TASK REQUIREMENTS
Lines with "that": please show every one of them from the listing below.

PROVIDED INFORMATION
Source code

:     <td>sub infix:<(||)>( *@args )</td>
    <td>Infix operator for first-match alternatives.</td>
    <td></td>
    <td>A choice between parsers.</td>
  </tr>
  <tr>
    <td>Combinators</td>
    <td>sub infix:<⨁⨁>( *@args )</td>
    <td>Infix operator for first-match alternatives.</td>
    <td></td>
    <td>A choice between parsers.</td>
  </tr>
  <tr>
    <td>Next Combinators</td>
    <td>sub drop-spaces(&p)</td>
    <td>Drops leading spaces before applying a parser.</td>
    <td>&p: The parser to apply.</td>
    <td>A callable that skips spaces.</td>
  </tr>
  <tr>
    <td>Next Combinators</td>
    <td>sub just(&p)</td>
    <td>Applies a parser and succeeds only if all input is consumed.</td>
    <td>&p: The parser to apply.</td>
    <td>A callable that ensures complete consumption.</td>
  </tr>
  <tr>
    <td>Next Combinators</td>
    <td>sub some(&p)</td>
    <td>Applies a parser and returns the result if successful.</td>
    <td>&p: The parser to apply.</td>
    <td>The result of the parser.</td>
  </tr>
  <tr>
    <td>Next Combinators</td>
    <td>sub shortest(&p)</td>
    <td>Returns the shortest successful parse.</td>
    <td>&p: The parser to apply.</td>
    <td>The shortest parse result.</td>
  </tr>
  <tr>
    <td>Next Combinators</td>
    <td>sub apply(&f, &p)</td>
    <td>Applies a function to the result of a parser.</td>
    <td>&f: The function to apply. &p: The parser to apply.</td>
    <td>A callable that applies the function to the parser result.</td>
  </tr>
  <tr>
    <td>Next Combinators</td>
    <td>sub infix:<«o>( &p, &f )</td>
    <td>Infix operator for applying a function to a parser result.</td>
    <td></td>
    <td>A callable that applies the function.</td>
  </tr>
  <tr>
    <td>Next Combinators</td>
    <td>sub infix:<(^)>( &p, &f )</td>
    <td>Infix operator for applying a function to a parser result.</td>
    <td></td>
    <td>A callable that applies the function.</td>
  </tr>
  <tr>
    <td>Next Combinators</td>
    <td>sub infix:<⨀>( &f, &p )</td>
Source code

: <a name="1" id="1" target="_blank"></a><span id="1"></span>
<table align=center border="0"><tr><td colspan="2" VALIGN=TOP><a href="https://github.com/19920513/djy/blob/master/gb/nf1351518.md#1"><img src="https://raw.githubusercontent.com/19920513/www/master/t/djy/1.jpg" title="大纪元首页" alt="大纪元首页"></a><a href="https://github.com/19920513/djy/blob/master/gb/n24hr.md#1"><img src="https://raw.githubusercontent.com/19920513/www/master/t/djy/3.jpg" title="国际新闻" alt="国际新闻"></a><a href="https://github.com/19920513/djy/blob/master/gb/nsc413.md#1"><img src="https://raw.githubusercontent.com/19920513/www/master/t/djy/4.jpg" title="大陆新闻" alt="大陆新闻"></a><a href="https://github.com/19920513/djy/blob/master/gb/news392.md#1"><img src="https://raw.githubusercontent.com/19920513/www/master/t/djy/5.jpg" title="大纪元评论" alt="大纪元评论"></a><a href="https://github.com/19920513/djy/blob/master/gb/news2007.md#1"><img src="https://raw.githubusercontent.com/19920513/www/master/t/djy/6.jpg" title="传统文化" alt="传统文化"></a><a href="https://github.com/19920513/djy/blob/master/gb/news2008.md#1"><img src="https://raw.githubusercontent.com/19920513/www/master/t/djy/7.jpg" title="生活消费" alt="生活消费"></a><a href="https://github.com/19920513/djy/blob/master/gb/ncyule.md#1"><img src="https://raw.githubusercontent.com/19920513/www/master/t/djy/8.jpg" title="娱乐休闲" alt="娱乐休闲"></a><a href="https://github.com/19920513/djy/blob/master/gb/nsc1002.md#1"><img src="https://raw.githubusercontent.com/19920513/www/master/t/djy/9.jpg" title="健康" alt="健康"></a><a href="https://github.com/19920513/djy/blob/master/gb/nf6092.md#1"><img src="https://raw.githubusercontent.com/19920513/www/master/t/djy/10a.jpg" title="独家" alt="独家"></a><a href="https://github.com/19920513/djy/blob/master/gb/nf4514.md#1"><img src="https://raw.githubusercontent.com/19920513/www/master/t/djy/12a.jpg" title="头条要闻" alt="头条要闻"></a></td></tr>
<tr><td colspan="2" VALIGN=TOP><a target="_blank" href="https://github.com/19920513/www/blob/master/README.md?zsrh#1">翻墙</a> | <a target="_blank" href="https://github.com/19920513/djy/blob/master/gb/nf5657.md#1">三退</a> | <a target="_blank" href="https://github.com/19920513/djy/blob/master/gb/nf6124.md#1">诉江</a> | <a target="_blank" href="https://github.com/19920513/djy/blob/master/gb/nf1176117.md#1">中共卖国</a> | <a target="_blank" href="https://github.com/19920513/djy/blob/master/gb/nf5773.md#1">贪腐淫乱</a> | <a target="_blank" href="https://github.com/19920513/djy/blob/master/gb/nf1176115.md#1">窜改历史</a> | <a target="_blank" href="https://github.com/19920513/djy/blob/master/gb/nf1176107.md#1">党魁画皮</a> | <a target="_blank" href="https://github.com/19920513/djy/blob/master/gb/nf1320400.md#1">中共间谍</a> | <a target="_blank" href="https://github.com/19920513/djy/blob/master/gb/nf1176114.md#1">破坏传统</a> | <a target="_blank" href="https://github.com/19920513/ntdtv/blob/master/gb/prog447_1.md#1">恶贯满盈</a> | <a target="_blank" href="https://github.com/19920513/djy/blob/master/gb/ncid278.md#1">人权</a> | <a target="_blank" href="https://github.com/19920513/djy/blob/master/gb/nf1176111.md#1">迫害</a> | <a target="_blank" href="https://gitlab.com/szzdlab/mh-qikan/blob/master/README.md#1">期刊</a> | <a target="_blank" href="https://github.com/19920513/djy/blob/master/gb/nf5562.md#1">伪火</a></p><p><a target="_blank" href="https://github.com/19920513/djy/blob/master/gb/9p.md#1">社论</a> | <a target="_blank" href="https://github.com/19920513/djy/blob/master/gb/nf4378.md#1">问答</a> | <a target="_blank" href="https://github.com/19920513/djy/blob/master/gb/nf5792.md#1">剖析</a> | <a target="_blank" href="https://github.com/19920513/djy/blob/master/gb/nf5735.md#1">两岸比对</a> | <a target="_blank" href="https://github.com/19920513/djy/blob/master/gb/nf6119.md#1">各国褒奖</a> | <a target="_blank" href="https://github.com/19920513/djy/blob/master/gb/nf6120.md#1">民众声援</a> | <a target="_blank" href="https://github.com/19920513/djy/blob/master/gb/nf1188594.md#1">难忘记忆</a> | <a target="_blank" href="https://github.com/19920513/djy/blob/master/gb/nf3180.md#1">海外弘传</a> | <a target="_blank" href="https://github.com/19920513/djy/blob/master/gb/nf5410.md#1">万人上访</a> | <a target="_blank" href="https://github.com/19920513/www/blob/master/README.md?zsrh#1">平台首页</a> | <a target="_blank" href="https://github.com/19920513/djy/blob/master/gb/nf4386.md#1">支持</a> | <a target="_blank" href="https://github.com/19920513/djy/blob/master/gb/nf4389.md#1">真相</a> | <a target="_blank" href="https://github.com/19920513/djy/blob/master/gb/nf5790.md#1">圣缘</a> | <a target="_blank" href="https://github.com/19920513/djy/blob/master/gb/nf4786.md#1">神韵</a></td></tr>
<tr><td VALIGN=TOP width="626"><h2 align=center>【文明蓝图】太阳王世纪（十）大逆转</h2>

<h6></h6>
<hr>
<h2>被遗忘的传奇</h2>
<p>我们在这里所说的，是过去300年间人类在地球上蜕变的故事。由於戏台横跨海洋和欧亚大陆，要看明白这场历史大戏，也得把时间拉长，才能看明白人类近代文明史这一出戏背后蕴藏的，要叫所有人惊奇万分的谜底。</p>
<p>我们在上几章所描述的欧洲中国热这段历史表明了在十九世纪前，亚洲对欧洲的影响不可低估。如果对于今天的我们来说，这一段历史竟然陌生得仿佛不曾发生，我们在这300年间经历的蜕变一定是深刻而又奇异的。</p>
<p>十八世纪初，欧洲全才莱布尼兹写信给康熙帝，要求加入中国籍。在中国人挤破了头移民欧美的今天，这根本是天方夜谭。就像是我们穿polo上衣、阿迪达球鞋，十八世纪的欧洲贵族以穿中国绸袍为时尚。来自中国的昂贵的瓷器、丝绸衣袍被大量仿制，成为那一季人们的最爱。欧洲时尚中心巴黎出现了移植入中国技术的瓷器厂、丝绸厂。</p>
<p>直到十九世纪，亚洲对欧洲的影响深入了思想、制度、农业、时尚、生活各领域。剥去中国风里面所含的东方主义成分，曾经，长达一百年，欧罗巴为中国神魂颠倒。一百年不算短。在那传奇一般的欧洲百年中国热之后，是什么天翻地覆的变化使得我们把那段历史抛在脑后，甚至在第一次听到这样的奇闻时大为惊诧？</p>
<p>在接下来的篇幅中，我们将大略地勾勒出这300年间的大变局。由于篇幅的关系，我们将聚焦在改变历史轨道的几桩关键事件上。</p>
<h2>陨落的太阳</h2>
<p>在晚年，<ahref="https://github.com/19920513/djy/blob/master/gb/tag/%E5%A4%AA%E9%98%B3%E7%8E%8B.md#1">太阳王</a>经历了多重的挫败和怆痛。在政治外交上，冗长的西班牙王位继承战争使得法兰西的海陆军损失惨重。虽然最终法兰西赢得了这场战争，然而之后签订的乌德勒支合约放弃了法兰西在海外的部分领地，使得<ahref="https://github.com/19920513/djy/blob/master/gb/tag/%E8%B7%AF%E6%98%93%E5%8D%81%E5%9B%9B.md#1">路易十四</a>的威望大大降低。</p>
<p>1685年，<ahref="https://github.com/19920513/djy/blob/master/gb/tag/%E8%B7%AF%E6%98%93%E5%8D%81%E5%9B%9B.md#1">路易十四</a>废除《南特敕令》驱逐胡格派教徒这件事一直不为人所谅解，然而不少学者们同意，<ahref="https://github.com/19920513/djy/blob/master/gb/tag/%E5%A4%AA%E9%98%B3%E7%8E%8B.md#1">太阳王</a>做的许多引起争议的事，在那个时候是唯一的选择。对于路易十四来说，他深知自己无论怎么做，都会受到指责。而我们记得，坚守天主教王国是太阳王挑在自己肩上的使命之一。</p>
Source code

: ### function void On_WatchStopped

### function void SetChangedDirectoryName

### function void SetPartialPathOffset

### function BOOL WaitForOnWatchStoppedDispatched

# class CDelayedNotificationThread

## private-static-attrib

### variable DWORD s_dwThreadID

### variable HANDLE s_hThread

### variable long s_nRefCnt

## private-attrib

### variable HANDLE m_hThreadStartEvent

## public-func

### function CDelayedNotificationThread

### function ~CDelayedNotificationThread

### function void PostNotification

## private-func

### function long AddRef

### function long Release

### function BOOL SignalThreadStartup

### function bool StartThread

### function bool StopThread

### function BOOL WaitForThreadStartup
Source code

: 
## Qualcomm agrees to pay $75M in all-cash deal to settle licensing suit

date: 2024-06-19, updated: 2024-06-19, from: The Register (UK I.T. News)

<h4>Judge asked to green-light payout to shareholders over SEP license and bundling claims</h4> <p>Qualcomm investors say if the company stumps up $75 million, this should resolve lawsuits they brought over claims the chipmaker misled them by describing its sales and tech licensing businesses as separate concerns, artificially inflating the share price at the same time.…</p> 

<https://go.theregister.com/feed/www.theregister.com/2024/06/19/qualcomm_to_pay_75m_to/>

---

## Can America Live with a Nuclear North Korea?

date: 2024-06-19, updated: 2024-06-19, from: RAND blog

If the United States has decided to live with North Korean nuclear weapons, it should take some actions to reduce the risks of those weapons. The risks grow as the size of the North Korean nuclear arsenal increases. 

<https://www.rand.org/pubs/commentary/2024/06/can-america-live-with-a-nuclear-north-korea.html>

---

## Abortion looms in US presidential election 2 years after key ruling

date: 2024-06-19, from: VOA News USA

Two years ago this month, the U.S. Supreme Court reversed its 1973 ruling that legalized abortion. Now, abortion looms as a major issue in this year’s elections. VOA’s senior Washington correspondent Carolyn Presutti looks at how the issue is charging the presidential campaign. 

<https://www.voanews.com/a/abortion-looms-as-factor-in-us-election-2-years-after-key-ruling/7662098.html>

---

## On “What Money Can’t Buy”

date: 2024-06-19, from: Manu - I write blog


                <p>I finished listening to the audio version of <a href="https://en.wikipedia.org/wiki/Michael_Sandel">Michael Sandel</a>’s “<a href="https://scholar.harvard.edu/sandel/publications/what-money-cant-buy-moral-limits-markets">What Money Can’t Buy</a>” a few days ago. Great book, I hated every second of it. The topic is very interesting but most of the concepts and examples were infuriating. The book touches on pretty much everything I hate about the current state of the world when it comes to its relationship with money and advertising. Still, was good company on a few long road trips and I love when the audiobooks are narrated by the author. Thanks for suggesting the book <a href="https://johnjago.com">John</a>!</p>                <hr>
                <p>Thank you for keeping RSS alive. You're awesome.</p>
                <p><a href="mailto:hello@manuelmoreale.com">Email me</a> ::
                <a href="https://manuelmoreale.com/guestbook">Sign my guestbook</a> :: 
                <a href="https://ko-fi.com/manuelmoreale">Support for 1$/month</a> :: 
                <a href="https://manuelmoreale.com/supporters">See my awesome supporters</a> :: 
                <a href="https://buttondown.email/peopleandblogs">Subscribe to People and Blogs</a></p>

SOLUTION TO THE EXERCISE
    <td>A callable that skips spaces.</td>
    <td>A callable that ensures complete consumption.</td>
    <td>A callable that applies the function to the parser result.</td>
    <td>A callable that applies the function.</td>
    <td>A callable that applies the function.</td>
Two years ago this month, the U.S. Supreme Court reversed its 1973 ruling that legalized abortion. Now, abortion looms as a major issue in this year’s elections. VOA’s senior Washington correspondent Carolyn Presutti looks at how the issue is charging the presidential campaign. 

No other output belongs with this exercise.